»»
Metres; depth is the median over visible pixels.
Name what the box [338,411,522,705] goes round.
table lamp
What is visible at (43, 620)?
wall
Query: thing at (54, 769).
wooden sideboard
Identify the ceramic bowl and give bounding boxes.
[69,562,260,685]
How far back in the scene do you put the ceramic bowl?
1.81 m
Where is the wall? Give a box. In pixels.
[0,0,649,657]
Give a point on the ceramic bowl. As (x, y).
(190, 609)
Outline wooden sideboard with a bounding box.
««
◆ **What you need to do**
Could you set down exactly the lines from the one containing "Where is the wall? Give a box. In pixels." through the last line of the records above, both included?

◆ **Result**
Where is the wall? Give a box. In pixels.
[0,0,649,657]
Give a point on the ceramic bowl. As (x, y).
(190, 609)
Outline wooden sideboard with a bounding box.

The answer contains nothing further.